Online dentistry company SmileDirectClub declined 15% on Thursday after opening an IPO of $ 20.5 per share. SmileDirectClub sold 58.5 million shares, raised $ 1.3 billion and valued the online dental company at $ 8.9 billion. The move on Thursday would value the company at around $ 7.7 billion.
The stock is traded on the Nasdaq under the symbol SDC.
"You know we're here to add long-term value to the stock." SmileDirectClub co Alex Fenkell said Thursday in an interview with Leslie Picker from CNBC. "How [the stock] the price looks like today, in my opinion, will not dictate what we are doing here."
The startup, founded in 201
The company generated $ 423.2 million in revenue last year, up 190% from $ 146 million in 2017 according to its prospectus filed last month. Last year's net loss was $ 74.8 million, more than twice the net loss of $ 32.78 million in 2017.
Gaining new customers is expensive. SmileDirectClub spent $ 289.3 million on marketing and general spend last year.
Jordan Katzman's father, David Katzman, funded the SmileDirectClub start-up through its Camelot Venture Group venture fund and is CEO of the company. Camelot invests in direct-to-consumer brands like 1-800-Contacts and Quicken Loans.
David Katzman's brother, Steven Katzman, is the Chief Operating Officer. The Katzman family will together retain more than 65% of the voting rights between the three men. CEO David Katzman alone, with 87 million Class B shares, will hold close to 30% of the vote, equaling 10 votes for each vote cast for a Class A share.

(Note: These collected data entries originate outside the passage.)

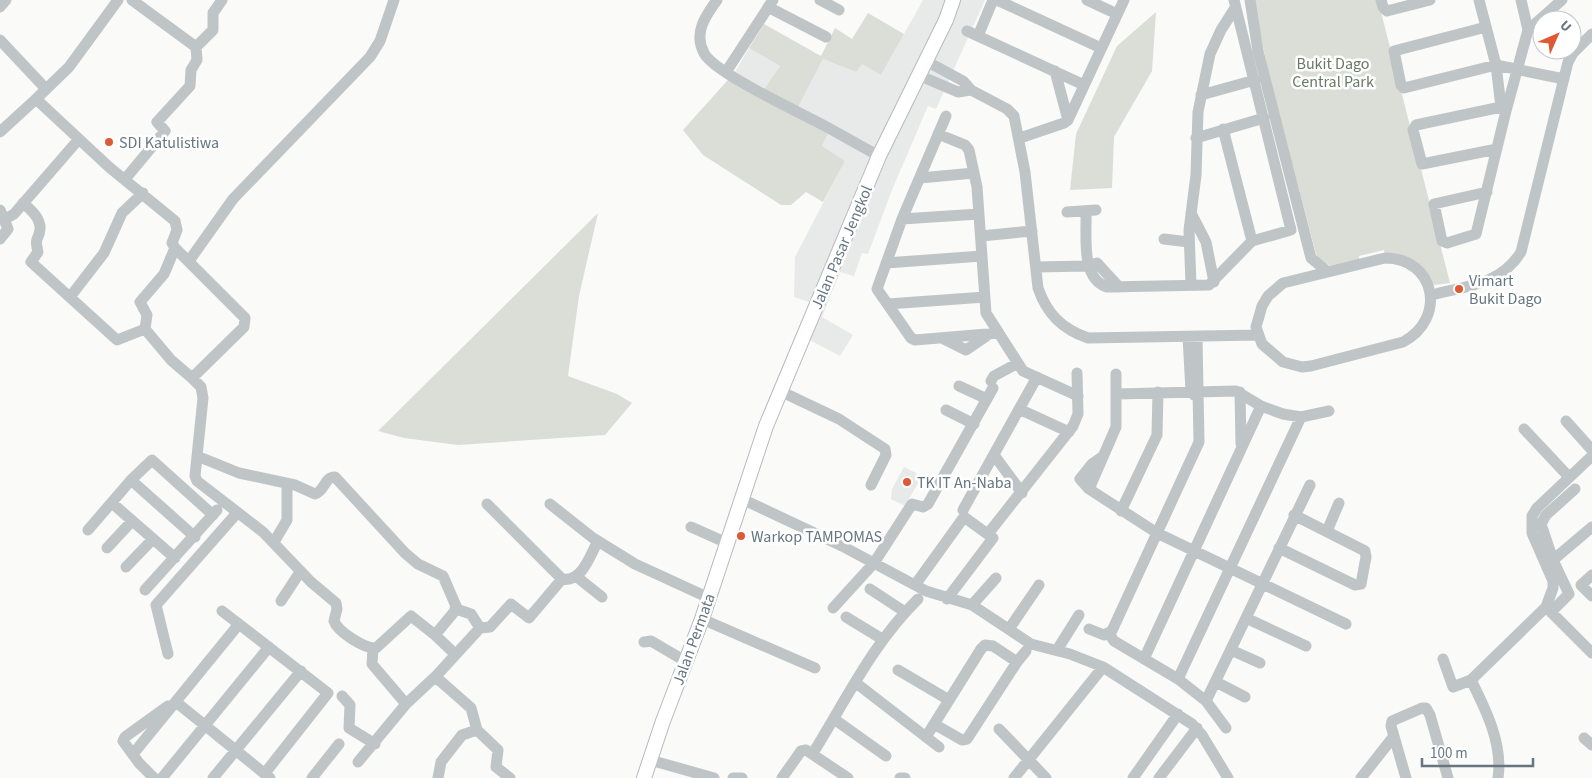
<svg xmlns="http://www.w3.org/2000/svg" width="1592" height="778" font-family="'Source Sans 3',sans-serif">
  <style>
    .built { fill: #e8e9e9 }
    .green { fill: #daded7 }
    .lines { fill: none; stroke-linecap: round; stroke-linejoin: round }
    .major-casing { stroke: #b5babe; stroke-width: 16 }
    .minor { stroke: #bfc4c7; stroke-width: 11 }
    .major { stroke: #fff; stroke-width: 14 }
    .poi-dot { fill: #dd5a34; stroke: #fff; stroke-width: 2 }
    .labels { text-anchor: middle; stroke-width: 5; stroke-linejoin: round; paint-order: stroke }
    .park-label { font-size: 16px; fill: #687a65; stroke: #fff }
    .poi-label { font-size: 16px; fill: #667681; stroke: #fff; text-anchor: start }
    .street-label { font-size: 16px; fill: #667681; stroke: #fff }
  </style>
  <rect width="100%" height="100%" fill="#fafaf8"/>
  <path class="built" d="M923,0H985L936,109L928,106L892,190L868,254L862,253L854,276L840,272L822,317L853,335L840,356L804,337L815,304L794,297L795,257L845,161L822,146L830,130L796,111L823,59L856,72L862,63L881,75Z
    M749,48L780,66L763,91L735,72Z
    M904,467L922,476L905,506L891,499L892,489Z"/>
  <path class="green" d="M1253,0H1378L1450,283L1434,285L1385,255L1384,250L1359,256V260L1333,267L1320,260L1316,254L1268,70Z
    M1156,12L1152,71L1114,137L1112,188L1070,190L1076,134L1117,46Z
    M868,13L904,34L881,75L862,64L856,72L823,59L796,111L830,130L822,146L845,161L823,202L806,192L791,205H781L703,155L683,130L735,72L763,91L780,66L749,48L764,24L821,56L835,28L852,39Z
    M598,213L579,296L568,376L617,394L632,403L605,435L458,445L404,438L378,431Z"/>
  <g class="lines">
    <defs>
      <path id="major" d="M644,778L663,721L702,619L766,426L879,156L946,20L953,0"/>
    </defs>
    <use href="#major" class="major-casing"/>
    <path class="minor" d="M118,0L69,67L36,99L109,167L175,221L177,230L172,243L175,248L245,318L244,327L192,378L201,387L203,398L195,476L197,481L263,532L311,582L336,603L337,609L334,621C338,632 365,649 376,648L411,616L435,635L455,654
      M132,0L196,47
      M717,0C706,15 693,33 704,53C714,73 801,113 825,126C843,136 861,146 879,156
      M820,0L839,10
      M997,0L1101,48
      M1087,0L1117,14
      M1250,0L1258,51L1311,258L1328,272
      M1381,0L1383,7L1387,11L1430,0
      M1479,0L1496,65L1501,107L1506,111
      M1521,0L1528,30
      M0,7L6,0
      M768,7L826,37
      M1486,27L1394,51L1401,85L1404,88L1496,65L1564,79
      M967,31L1084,85
      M978,36L993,0
      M0,40L46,89
      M926,61L963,81L971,90L1007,109L1014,116L1025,172L1038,288C1047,314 1062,329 1088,338L1259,335
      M1055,71L1068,120
      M726,72L773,0
      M918,75L958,92L971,90
      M1201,95L1255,80
      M946,116L902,219L877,289L911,338L915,340L999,333
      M1223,129L1252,241
      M0,132L36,99
      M938,134L965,145L969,150L977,187L986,313L1023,371L1078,396
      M1020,138L1064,123L1068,120L1124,0
      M1196,138L1264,118
      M1497,149L1422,164L1413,130L1416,125L1501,107
      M126,178L165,131L157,122L190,86L191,70L197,60L196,47L213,30V13L222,0
      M920,178L974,173
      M1487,192L1434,204L1442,241L1447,243L1476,234L1506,111L1528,30L1562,0
      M23,203C30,209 41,218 40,229C39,241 34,235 38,252L31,262L117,340L145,329
      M0,210L8,229L0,239
      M1086,211C1087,235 1080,278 1107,287L1209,285L1252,241L1291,230L1234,0
      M1067,212L1096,210
      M1191,213L1206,242L1214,282
      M5,219L14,214L79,139
      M902,219L979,214
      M981,236L1032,231
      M1164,239L1189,242
      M1385,258C1436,258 1447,319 1403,342L1311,366L1302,367L1283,362L1262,344L1256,327L1262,306L1268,296L1283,283Z
      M189,261L233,199L370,57L380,41L394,0
      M886,263L982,256
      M1089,265L1097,263L1119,287
      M1036,267L1088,266
      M1191,285L1189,230L1196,175L1198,112L1210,54L1221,30L1235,8
      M1432,295C1466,286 1501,285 1521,252L1568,62L1573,53L1592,34
      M70,297L104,253L122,213L143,193
      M888,304L985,297
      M145,329L147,315L140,302L164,274L175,248
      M145,329L171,360L192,378
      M1188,337L1191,391L1194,395
      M1197,337L1199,442L1110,635L1114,641L1178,679L1206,701L1226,728
      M942,338L966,350L988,335
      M991,381L994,376L1018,363
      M959,386L987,399
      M780,391L839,419L885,449L886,455L871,485
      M1240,392L1241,444
      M1117,394L1236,391L1261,406L1283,414L1301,417L1329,411
      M1019,409L1069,432
      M946,410L974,424
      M1566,421L1592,450
      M1524,429L1569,477
      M994,455L1022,493
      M197,456L239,473L295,485L315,494C325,491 324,477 335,477L405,553L418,564L443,576L456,606L454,612L435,635
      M1102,457L1092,464L1080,479L1089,489L1157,533L1346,624
      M131,480L195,537
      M1089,489L1116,427V374
      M742,499L842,546L926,591L972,605L1031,644L1070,654L1103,667L1192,724L1202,735L1228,778
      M112,503L175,558
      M487,504L562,579C582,583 590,555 598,541
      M550,504L593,538L635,564L709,598
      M963,510L1037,377
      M1121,511L1157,435L1158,392
      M691,527L727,543
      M88,530L131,480L152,460L213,515
      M991,530L1073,426L1078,414L1077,373
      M1327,531L1339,503
      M274,542L287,520V484
      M107,548L132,521
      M1279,548L1355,585L1361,584L1366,557L1365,551L1294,515
      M1553,560L1592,527
      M126,567L153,539
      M1592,575L1581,585L1592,596
      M577,577L602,597
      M915,585L964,517L993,538L947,599
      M870,589L905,612
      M145,590L217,510
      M281,601L300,572
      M972,605L996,578
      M1546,607L1551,612L1569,594L1553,560L1541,524L1546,515L1575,489
      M833,608L874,563L912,504L923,507L928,504L993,388
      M456,609L471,614L480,628L490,627L511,604L529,618L562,579
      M222,611L328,693L265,773
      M1551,612L1592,653
      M846,617L882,639
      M1246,618L1306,646
      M702,619L815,668
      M480,628L437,675L438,679L471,708L477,730L498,750L496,767L510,778
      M1009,629L1039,585
      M1089,629L1104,635L1110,632
      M644,642L651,641L685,661
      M373,649L372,664L406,704
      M1057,650L1079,615
      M1231,650L1260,663
      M168,654L156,605L237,513
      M1144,659L1261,406
      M1443,659L1453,687L1471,680L1546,607L1553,588V581L1532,533V516L1537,508L1592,456
      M1017,662L1026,651
      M898,670L949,700
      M1178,679L1301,417
      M1471,680C1486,710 1503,744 1498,778
      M1216,682L1245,697
      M856,683L939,747
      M342,696L350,705L349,728L375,744
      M1206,701L1310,485
      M176,702L270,778
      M834,719L886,756
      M999,729L1046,778
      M926,737L981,649L985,645L993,646L1017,662L967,739L962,740L934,724
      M1584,738L1592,745
      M813,753C846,700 873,643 918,599
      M133,754L239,624
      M650,760L714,778
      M358,762L406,704L437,675
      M154,778L139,763L123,741L125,737L168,706
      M162,778L269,647
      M213,778L301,671
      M312,778L339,744
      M438,778L441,762L462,735L477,730
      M733,778H742
      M782,778L801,751L806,750L848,778
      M900,778H905
      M1014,778L1103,667
      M1133,778L1178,714
      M1159,778L1197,728
      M1361,778L1394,736
      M1406,778L1391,726L1392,721L1422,708H1426L1430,715L1448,778"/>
    <use href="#major" class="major"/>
  </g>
  <g class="poi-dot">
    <circle cx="109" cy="142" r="5"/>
    <circle cx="1459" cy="289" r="5"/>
    <circle cx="907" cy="482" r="5"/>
    <circle cx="741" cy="536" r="5"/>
  </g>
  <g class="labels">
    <g class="park-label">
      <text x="1333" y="69">Bukit Dago<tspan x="1333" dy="18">Central Park</tspan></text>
    </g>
    <g class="poi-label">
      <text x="119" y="148">SDI Katulistiwa</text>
      <text x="1469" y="286">Vimart<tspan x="1469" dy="18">Bukit Dago</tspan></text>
      <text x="917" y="488">TK IT An-Naba</text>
      <text x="751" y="542">Warkop TAMPOMAS</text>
    </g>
    <g class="street-label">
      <text transform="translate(841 247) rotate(-67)" y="6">Jalan Pasar Jengkol</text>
      <text transform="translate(693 639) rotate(-70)" y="6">Jalan Permata</text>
    </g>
  </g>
  <g transform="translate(1557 35) rotate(45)"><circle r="24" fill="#ffffff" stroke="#c2c8cd"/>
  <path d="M0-4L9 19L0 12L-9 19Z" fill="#dd5a34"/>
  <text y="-8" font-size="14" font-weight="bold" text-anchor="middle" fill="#667681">U</text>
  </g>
  <path d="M1422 758v8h111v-8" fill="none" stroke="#667681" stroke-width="2.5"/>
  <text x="1430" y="758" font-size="15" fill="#667681" stroke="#ffffff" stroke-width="4" paint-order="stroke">100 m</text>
</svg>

It has also partnered with Walgreens and CVS to open "SmileShops" in their drugstores.
Customers can visit a SmileShop to get their teeth scanned and create a 3D image, which SmileDirectClub then uses to create a custom aligner. You can also order a kit online and send back an impression.
Based in Nashville, Tennessee, the company plans to use the proceeds of its IPO to finance international expansion and research and development. The aligners of SmileDirectClub are currently available in the US, Canada, Australia and the UK.
-CNBCs Elijah Shama contributed to this report.